**What the task asks:** Pull out every line of the records that contains the string "biggest", matching case exactly, and copy each one in full.
┌──
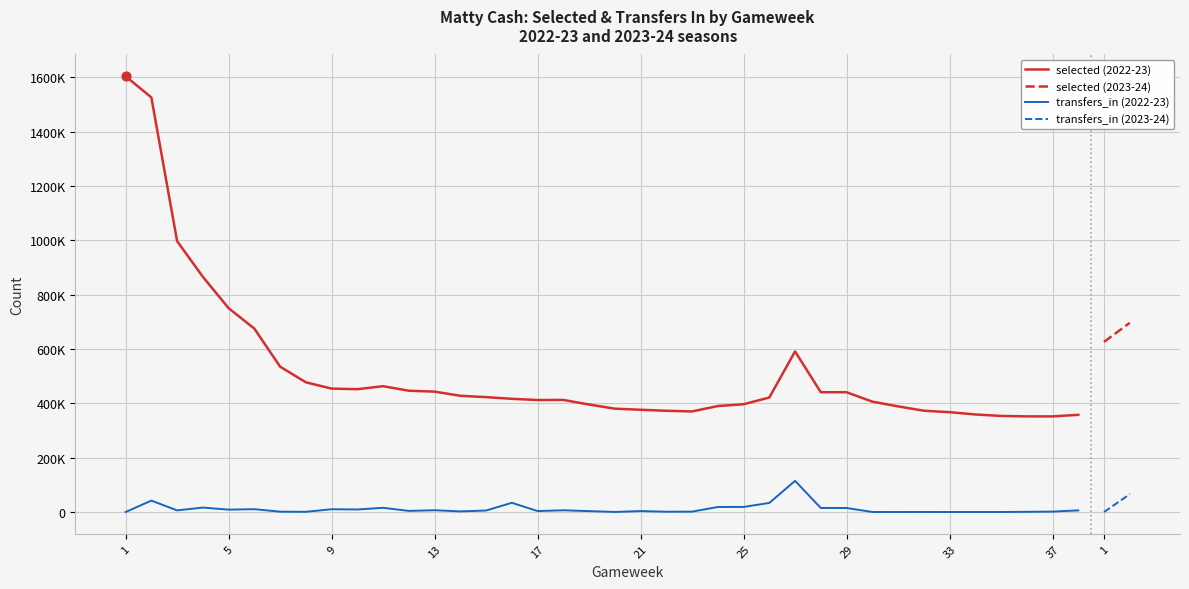

What are all the series names shown in the legend?

selected, transfers_in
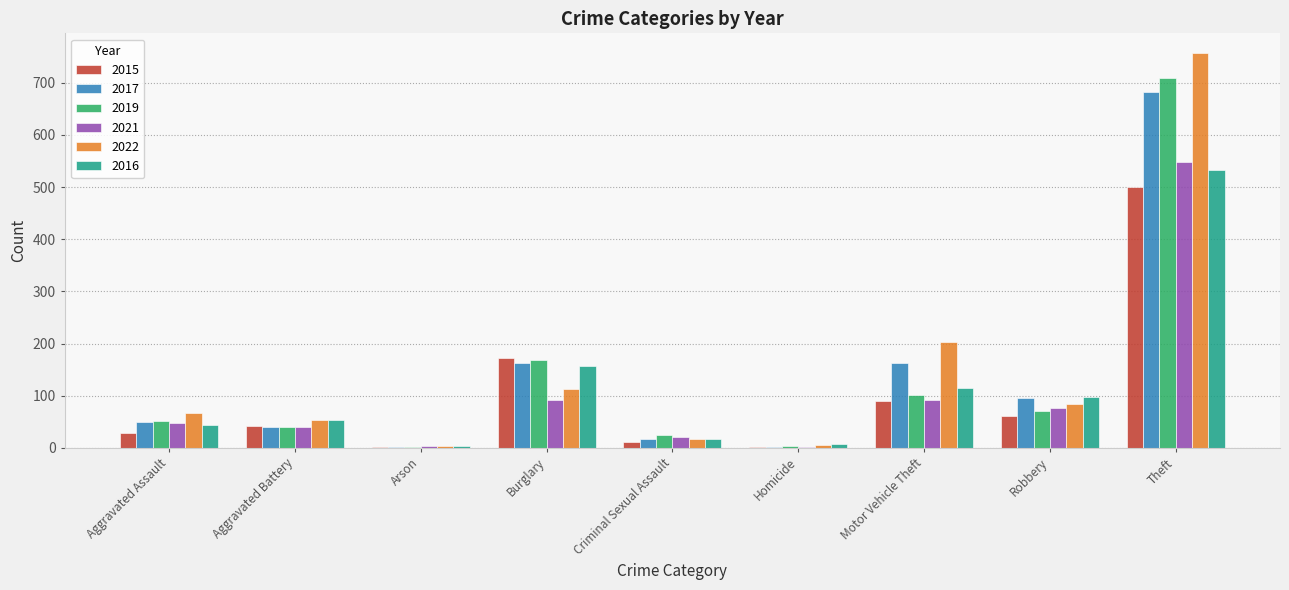

What is the total value across all series at Robbery?

486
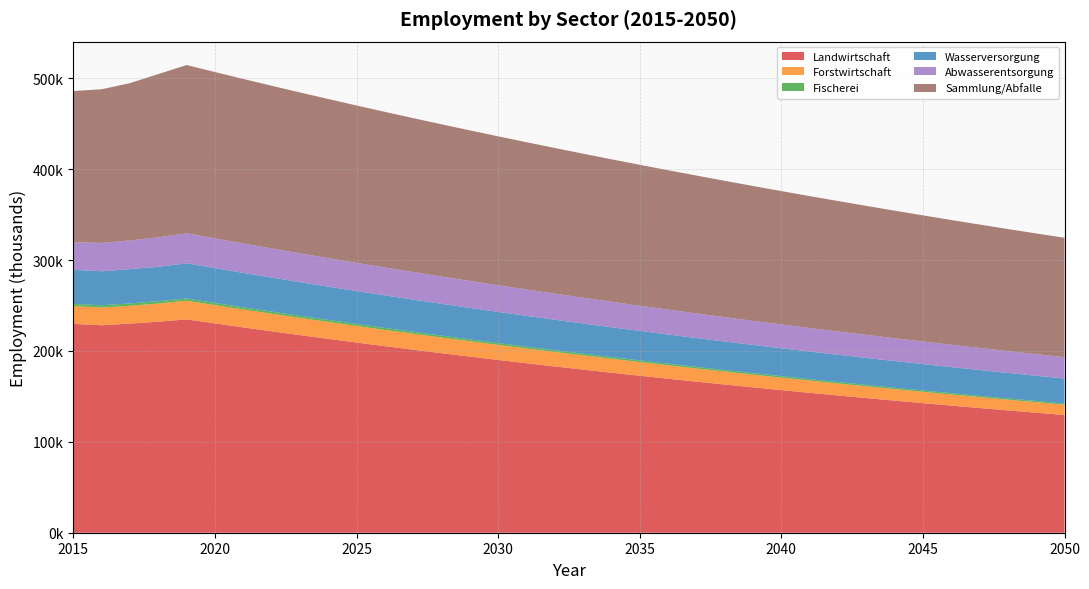

Reading left to right, transcribe all the data shown in this chart.

Landwirtschaft: 2015=229768.0	2016=228263.0	2017=230106.0	2018=232140.0	2019=234764.0	2020=230303.5	2021=225927.7	2022=221635.1	2023=217424.0	2024=213293.0	2025=209240.4	2026=205264.8	2027=201364.8	2028=197538.9	2029=193785.6	2030=190103.7	2031=186491.7	2032=182948.4	2033=179472.4	2034=176062.4	2035=172717.2	2036=169435.6	2037=166216.3	2038=163058.2	2039=159960.1	2040=156920.9	2041=153939.4	2042=151014.5	2043=148145.2	2044=145330.5	2045=142569.2	2046=139860.4	2047=137203.0	2048=134596.2	2049=132038.8	2050=129530.1
Forstwirtschaft: 2015=19541.0	2016=19497.0	2017=19567.0	2018=20040.0	2019=20479.0	2020=20089.9	2021=19708.2	2022=19333.7	2023=18966.4	2024=18606.0	2025=18252.5	2026=17905.7	2027=17565.5	2028=17231.8	2029=16904.4	2030=16583.2	2031=16268.1	2032=15959.0	2033=15655.8	2034=15358.3	2035=15066.5	2036=14780.3	2037=14499.4	2038=14223.9	2039=13953.7	2040=13688.6	2041=13428.5	2042=13173.3	2043=12923.0	2044=12677.5	2045=12436.6	2046=12200.3	2047=11968.5	2048=11741.1	2049=11518.0	2050=11299.2
Fischerei: 2015=2480.0	2016=2499.0	2017=2627.0	2018=2574.0	2019=2495.0	2020=2447.6	2021=2401.1	2022=2355.5	2023=2310.7	2024=2266.8	2025=2223.7	2026=2181.5	2027=2140.0	2028=2099.4	2029=2059.5	2030=2020.4	2031=1982.0	2032=1944.3	2033=1907.4	2034=1871.1	2035=1835.6	2036=1800.7	2037=1766.5	2038=1732.9	2039=1700.0	2040=1667.7	2041=1636.0	2042=1604.9	2043=1574.4	2044=1544.5	2045=1515.2	2046=1486.4	2047=1458.2	2048=1430.4	2049=1403.3	2050=1376.6
Wasserversorgung: 2015=37476.0	2016=37416.0	2017=37763.0	2018=37848.0	2019=38690.0	2020=38264.4	2021=37843.5	2022=37427.2	2023=37015.5	2024=36608.4	2025=36205.7	2026=35807.4	2027=35413.5	2028=35024.0	2029=34638.7	2030=34257.7	2031=33880.8	2032=33508.2	2033=33139.6	2034=32775.0	2035=32414.5	2036=32057.9	2037=31705.3	2038=31356.5	2039=31011.6	2040=30670.5	2041=30333.1	2042=29999.5	2043=29669.5	2044=29343.1	2045=29020.3	2046=28701.1	2047=28385.4	2048=28073.2	2049=27764.3	2050=27458.9
Abwasserentsorgung: 2015=30464.0	2016=31172.0	2017=31583.0	2018=32394.0	2019=33095.0	2020=32731.0	2021=32370.9	2022=32014.8	2023=31662.7	2024=31314.4	2025=30969.9	2026=30629.3	2027=30292.3	2028=29959.1	2029=29629.6	2030=29303.6	2031=28981.3	2032=28662.5	2033=28347.2	2034=28035.4	2035=27727.0	2036=27422.0	2037=27120.4	2038=26822.0	2039=26527.0	2040=26235.2	2041=25946.6	2042=25661.2	2043=25378.9	2044=25099.8	2045=24823.7	2046=24550.6	2047=24280.6	2048=24013.5	2049=23749.3	2050=23488.1
Sammlung/Abfalle: 2015=166265.0	2016=169096.0	2017=173051.0	2018=179641.0	2019=185084.0	2020=183048.1	2021=181034.5	2022=179043.2	2023=177073.7	2024=175125.9	2025=173199.5	2026=171294.3	2027=169410.1	2028=167546.6	2029=165703.5	2030=163880.8	2031=162078.1	2032=160295.3	2033=158532.0	2034=156788.2	2035=155063.5	2036=153357.8	2037=151670.9	2038=150002.5	2039=148352.4	2040=146720.6	2041=145106.6	2042=143510.5	2043=141931.9	2044=140370.6	2045=138826.5	2046=137299.4	2047=135789.1	2048=134295.5	2049=132818.2	2050=131357.2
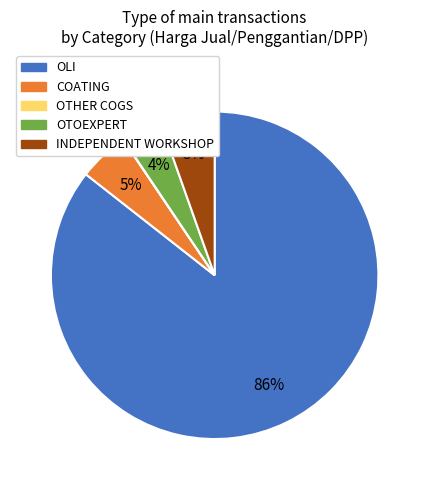

Which category has the biggest portion of the pie?

OLI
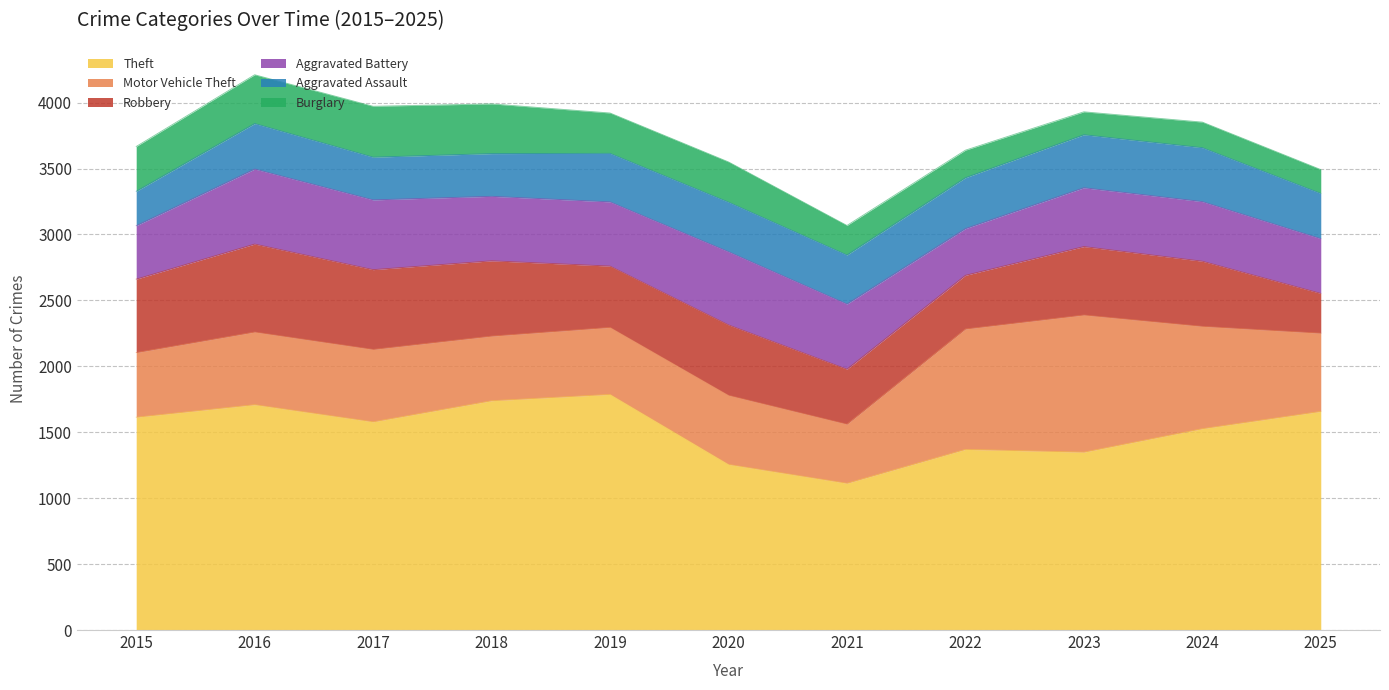

Between 2016 and 2022, which series saw the biggest shift?

Motor Vehicle Theft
└──
**Your solution:**
Which category has the biggest portion of the pie?
Between 2016 and 2022, which series saw the biggest shift?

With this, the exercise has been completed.